Sejak 2000 Luki mengekspor bibit dan bunga begonia, sandersonia, kala lili, hortensia, dan salvia ke negeri Matahari Terbit. Beragam bunga tanaman hias produksi tanah air itu masuk ke Jepang melalui pintu Chiba. Meski secara geografis Chiba berbeda dengan Batu, iklim di kedua wilayah berbeda negara itu mirip. Chiba dataran rendah di tepi pantai, sementara Batu di dataran tinggi berketinggian 1.200—1.500 meter di atas permukaan laut. Namun, iklim subtropis membuat Chiba sejuk seperti Batu.
Chiba tak sedingin wilayah lain di Jepang seperti Hokkaido yang bersalju tebal pada musim dingin. “Di sini jarang turun salju meski musim dingin. Salju turun dalam siklus 30 tahunan sehingga cuaca mirip dataran tinggi di Indonesia,” kata Tosihiro Tazawa. Iklim itu membuat Chiba menjadi sentra tanaman hias yang memasok bunga potong dan tanaman hias pot ke Tokyo, Jepang.
Chiba juga menjadi pintu masuk tanaman hias dari luar negeri ke Jepang. “Pekebun di sini dimanjakan oleh posisi yang strategis karena dekat bandara.
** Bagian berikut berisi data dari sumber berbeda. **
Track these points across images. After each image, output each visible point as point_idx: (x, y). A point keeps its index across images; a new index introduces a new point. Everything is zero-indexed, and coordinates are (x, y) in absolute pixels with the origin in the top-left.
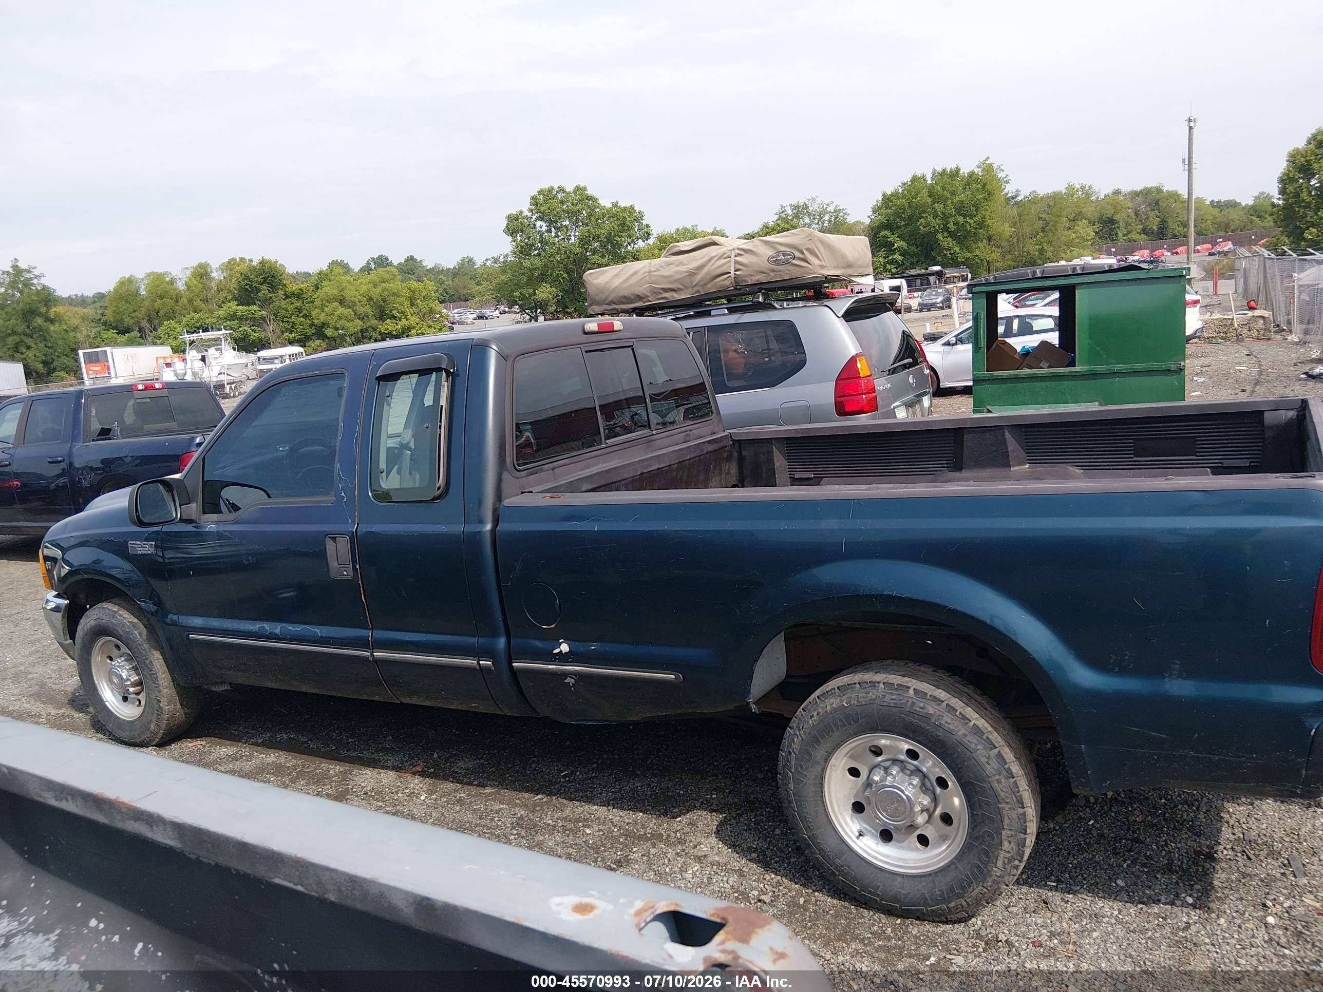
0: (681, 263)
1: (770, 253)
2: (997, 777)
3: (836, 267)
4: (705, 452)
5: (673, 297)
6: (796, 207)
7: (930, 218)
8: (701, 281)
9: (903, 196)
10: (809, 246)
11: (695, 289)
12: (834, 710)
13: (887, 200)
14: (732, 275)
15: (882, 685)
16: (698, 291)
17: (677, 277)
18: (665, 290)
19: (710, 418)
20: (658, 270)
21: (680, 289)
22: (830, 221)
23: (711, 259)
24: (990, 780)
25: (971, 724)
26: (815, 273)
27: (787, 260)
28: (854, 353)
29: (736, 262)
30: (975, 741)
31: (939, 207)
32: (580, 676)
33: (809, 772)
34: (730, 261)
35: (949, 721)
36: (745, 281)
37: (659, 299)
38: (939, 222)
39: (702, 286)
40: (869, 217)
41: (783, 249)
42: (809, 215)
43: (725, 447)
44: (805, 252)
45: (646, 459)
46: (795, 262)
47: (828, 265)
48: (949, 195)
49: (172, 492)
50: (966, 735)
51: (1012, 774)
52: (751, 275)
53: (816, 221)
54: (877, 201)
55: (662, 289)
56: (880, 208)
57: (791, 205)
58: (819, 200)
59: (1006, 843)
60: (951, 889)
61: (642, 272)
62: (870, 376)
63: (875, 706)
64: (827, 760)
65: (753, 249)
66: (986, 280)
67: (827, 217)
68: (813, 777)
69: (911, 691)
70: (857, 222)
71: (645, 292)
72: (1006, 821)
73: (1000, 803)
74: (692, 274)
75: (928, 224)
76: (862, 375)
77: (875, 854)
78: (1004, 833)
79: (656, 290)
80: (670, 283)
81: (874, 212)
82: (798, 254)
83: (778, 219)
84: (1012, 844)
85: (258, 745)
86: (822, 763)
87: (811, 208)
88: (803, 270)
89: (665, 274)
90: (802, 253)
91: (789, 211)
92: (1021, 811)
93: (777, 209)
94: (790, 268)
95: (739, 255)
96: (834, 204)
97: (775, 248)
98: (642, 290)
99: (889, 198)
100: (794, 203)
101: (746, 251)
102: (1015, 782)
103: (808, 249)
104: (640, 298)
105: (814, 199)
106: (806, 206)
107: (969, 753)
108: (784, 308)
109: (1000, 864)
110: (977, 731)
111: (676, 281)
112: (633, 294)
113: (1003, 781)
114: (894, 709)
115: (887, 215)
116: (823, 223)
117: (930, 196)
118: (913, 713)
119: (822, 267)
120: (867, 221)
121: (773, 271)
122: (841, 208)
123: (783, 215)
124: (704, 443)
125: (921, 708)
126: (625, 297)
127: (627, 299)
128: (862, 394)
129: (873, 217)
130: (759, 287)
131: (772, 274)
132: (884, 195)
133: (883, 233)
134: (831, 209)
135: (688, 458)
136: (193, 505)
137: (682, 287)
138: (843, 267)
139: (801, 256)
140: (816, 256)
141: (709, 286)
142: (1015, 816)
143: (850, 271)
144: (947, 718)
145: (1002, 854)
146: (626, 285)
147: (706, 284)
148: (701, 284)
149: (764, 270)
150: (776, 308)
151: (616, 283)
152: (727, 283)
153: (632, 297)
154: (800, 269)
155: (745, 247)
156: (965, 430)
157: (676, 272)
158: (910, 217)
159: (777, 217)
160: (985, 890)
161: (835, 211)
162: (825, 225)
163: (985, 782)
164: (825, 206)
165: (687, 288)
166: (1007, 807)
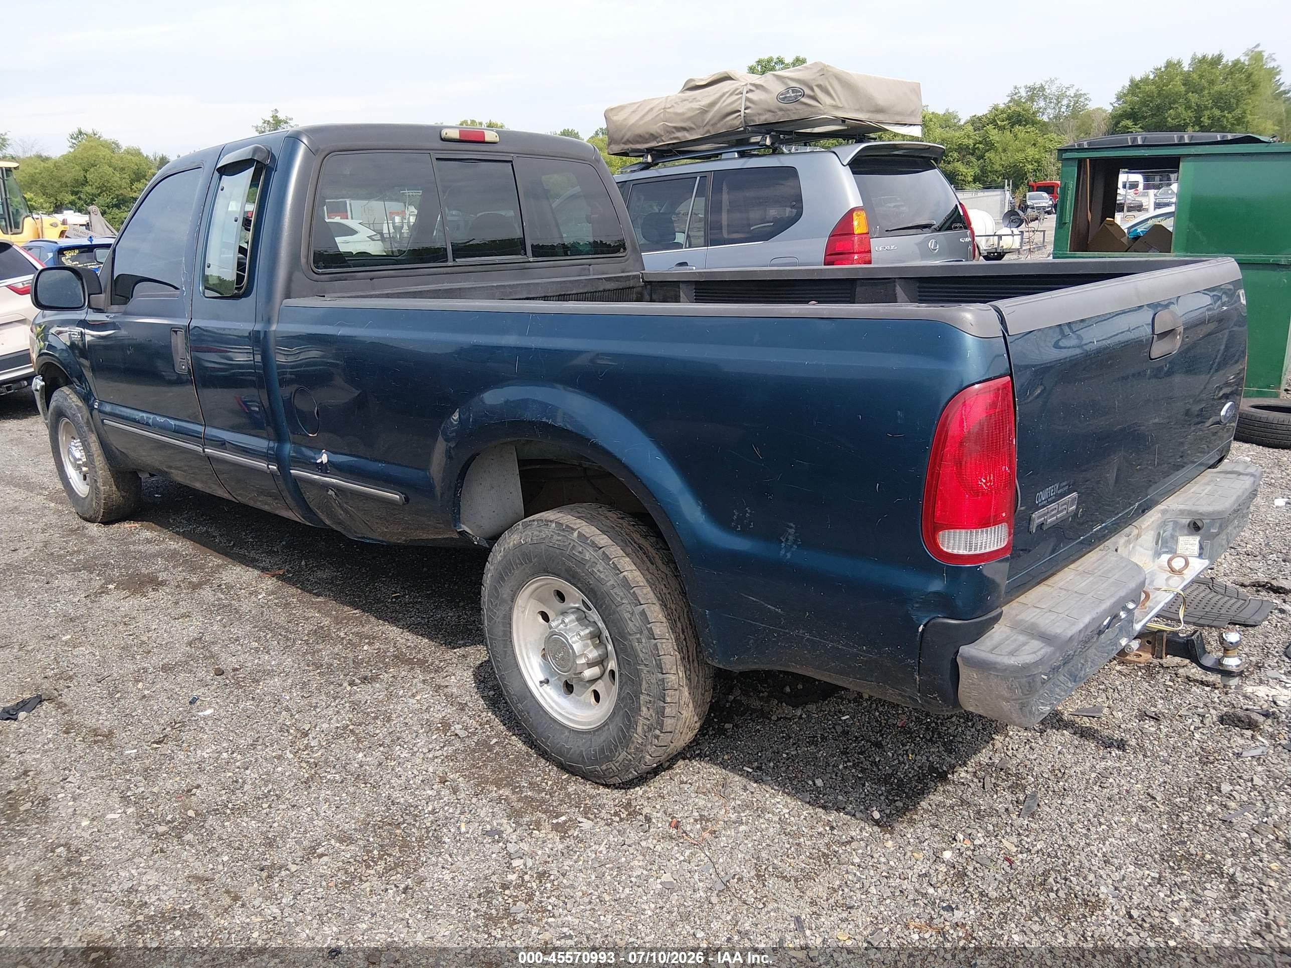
0: (695, 100)
1: (781, 88)
2: (638, 636)
3: (857, 110)
4: (601, 289)
5: (685, 136)
6: (1032, 89)
7: (1181, 109)
8: (710, 120)
9: (1154, 82)
10: (821, 83)
11: (706, 129)
12: (515, 547)
13: (1135, 86)
14: (742, 113)
15: (554, 525)
16: (708, 131)
17: (691, 114)
18: (679, 129)
19: (621, 255)
20: (672, 106)
21: (692, 129)
22: (1068, 106)
23: (724, 94)
24: (631, 638)
25: (621, 575)
26: (824, 114)
27: (796, 97)
28: (852, 206)
29: (748, 99)
30: (622, 594)
31: (1193, 98)
32: (339, 490)
33: (498, 610)
34: (741, 98)
35: (601, 569)
36: (753, 121)
37: (671, 139)
38: (1191, 115)
39: (712, 125)
40: (1111, 104)
41: (793, 84)
42: (1045, 98)
43: (633, 287)
44: (816, 89)
45: (509, 286)
46: (804, 100)
47: (846, 105)
48: (1206, 85)
49: (81, 279)
50: (613, 587)
51: (653, 634)
52: (760, 114)
53: (1052, 105)
54: (1123, 87)
55: (675, 128)
56: (1125, 95)
57: (1026, 87)
58: (1058, 83)
59: (644, 709)
60: (602, 751)
61: (657, 109)
62: (867, 233)
63: (543, 546)
64: (513, 599)
65: (764, 85)
66: (1079, 145)
67: (1065, 102)
68: (501, 615)
69: (576, 534)
70: (1098, 109)
71: (659, 131)
72: (644, 685)
73: (639, 665)
74: (704, 111)
75: (1178, 116)
76: (856, 232)
77: (553, 704)
78: (642, 697)
79: (669, 129)
80: (684, 121)
81: (1118, 99)
82: (807, 91)
83: (1010, 101)
84: (651, 710)
85: (178, 533)
86: (509, 602)
87: (1048, 91)
88: (813, 110)
89: (680, 111)
90: (812, 90)
91: (1023, 93)
92: (660, 676)
93: (1010, 90)
94: (799, 106)
95: (751, 91)
96: (1075, 88)
97: (786, 84)
98: (655, 128)
99: (1137, 84)
100: (1030, 84)
101: (757, 86)
102: (656, 645)
103: (819, 86)
104: (654, 137)
105: (1052, 81)
106: (1042, 88)
107: (614, 607)
108: (791, 153)
109: (639, 729)
110: (626, 584)
111: (689, 119)
112: (647, 133)
113: (643, 641)
114: (558, 551)
115: (1132, 103)
116: (1060, 108)
117: (1184, 85)
118: (571, 557)
119: (836, 107)
120: (1110, 109)
121: (781, 109)
122: (1082, 92)
123: (1016, 97)
124: (601, 279)
125: (580, 552)
126: (640, 136)
127: (641, 138)
128: (854, 253)
129: (1116, 105)
130: (766, 128)
131: (780, 113)
132: (1132, 81)
133: (1123, 123)
134: (1071, 92)
135: (574, 292)
136: (103, 296)
137: (693, 126)
138: (872, 112)
139: (811, 93)
140: (828, 93)
141: (719, 125)
142: (654, 681)
143: (880, 117)
144: (600, 568)
145: (641, 721)
146: (641, 122)
147: (716, 124)
148: (711, 123)
149: (773, 109)
150: (783, 153)
151: (632, 121)
152: (737, 123)
153: (647, 136)
154: (810, 109)
155: (758, 82)
156: (858, 282)
157: (689, 109)
158: (1158, 107)
159: (1009, 99)
160: (630, 757)
161: (1075, 96)
162: (1062, 110)
163: (626, 639)
164: (1064, 90)
165: (699, 127)
166: (645, 669)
Kami mudah mengimpor bibit dari Belanda, Selandia Baru, dan Amerika untuk dibesarkan dan dijual di pasar Jepang,” kata Tosihiro. (Destika Cahyana SP, peneliti di Badan Penelitian dan Pengembangan Pertanian, Kementerian Pertanian dan mahasiswa Sekolah Pascasarjana Ilmu Pengetahuan Alam, Universitas Chiba, Jepang).